The so-called "IMO gold medal winner" model is set to debut in a “much better version” in the coming months. As Tworek notes, the system is still under active development and is being prepared for broader public release.
When OpenAI critic Gary Marcus asked whether the model is intended to replace GPT-5.x or serve as a task-specific specialist, Tworek said OpenAI has never released a narrowly focused model. He explained that “public releases nowadays have high requirements for level of polish,” and added: “At the same time that model will obviously not fix all the limitations of today llms - just some.”
The model’s ability to generalize beyond math has sparked debate. During its presentation, OpenAI emphasized that it had only been “very little” optimized for the International Mathematical Olympiad. Rather than being a math-specific system, it’s built on more general advances in reinforcement learning and compute—without relying on external tools like code interpreters. Everything runs through natural language alone.

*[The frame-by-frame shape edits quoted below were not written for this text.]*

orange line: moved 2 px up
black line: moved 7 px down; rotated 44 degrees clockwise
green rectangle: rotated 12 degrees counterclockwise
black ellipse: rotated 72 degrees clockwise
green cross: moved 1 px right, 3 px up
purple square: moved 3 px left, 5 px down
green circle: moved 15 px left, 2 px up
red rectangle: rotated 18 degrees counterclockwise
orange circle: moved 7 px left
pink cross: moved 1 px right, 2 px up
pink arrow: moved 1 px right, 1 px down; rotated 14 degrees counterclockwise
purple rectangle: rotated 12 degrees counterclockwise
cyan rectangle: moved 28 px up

That distinction matters because reinforcement learning still struggles with tasks that lack clear-cut answers, and many researchers consider this an unsolved problem. A breakthrough here would help validate the idea that scaling reasoning models justifies the massive increases in compute, one of the central questions in the ongoing debate over a possible AI bubble.

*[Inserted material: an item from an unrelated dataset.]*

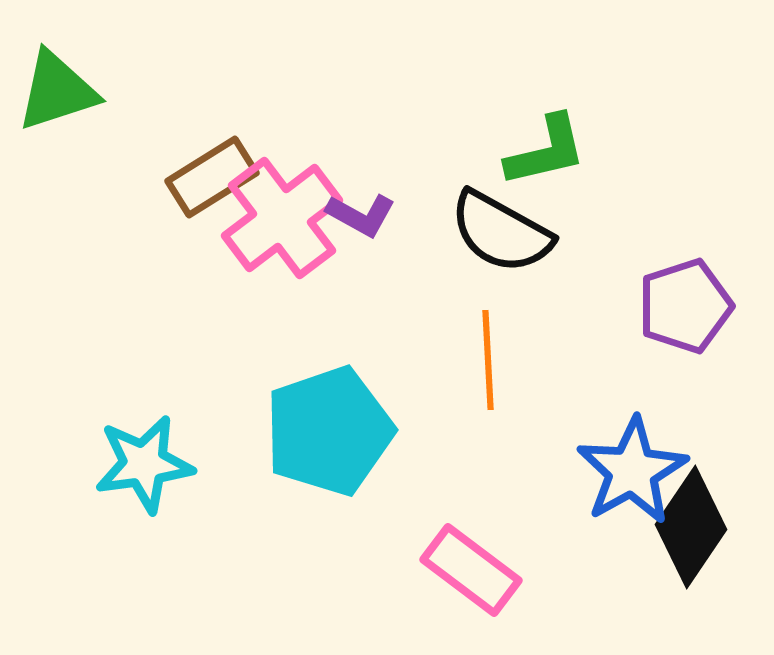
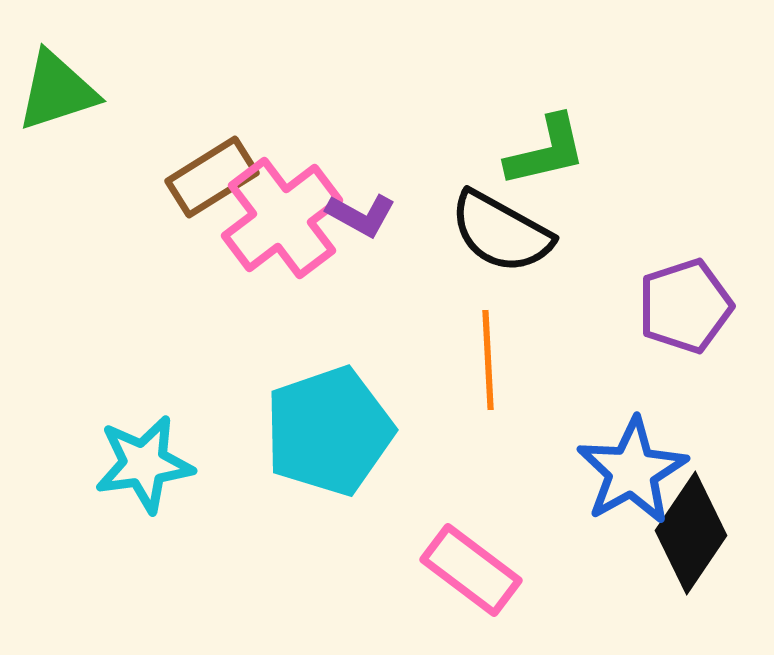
black diamond: moved 6 px down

Verifiability, not specificity, is the real bottleneck
Former OpenAI and Tesla researcher Andrej Karpathy has pointed to a deeper structural constraint: in what he calls the “Software 2.0” paradigm, the key challenge isn’t how well a task is defined, but how well it can be verified. Only tasks with built-in feedback—like right-or-wrong answers or clear reward signals—can be efficiently trained using reinforcement learning.
“The more a task/job is verifiable, the more amenable it is to automation in the new programming paradigm,” Karpathy writes. “If it is not verifiable, it has to fall out from neural net magic of generalization fingers crossed, or via weaker means like imitation.” That dynamic, he says, defines the “jagged frontier” of LLM progress.

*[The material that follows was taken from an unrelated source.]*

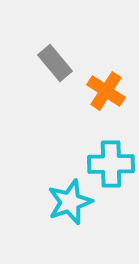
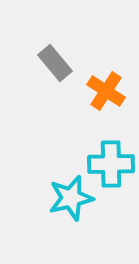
cyan star: moved 1 px right, 4 px up; rotated 6 degrees clockwise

Software 1.0 easily automates what you can specify. Software 2.0 easily automates what you can verify.
That’s why domains like math, coding, and structured games are advancing so quickly, sometimes even surpassing expert human performance. The IMO task fits squarely into this category. In contrast, progress in less verifiable areas—like creative work, strategy, or context-heavy reasoning—has stalled.
Tworek and Karpathy’s views align: the IMO model shows that verifiable tasks can be systematically scaled using reasoning-based methods, and there are many such tasks. But for everything else, researchers are still relying on the hope that large neural networks will generalize well beyond their training data.
Why everyday users may not notice the difference
Even if models outperform humans in tightly verifiable domains like math, that doesn’t mean everyday users will feel the impact. These gains could still accelerate research in areas like proofs, optimization, or model design, but they’re unlikely to change how most people interact with AI.
OpenAI has recently noted that many users no longer recognize genuine improvements in model quality because typical language tasks have become trivial, at least within the known limits of LLMs, such as hallucinations or factual mistakes.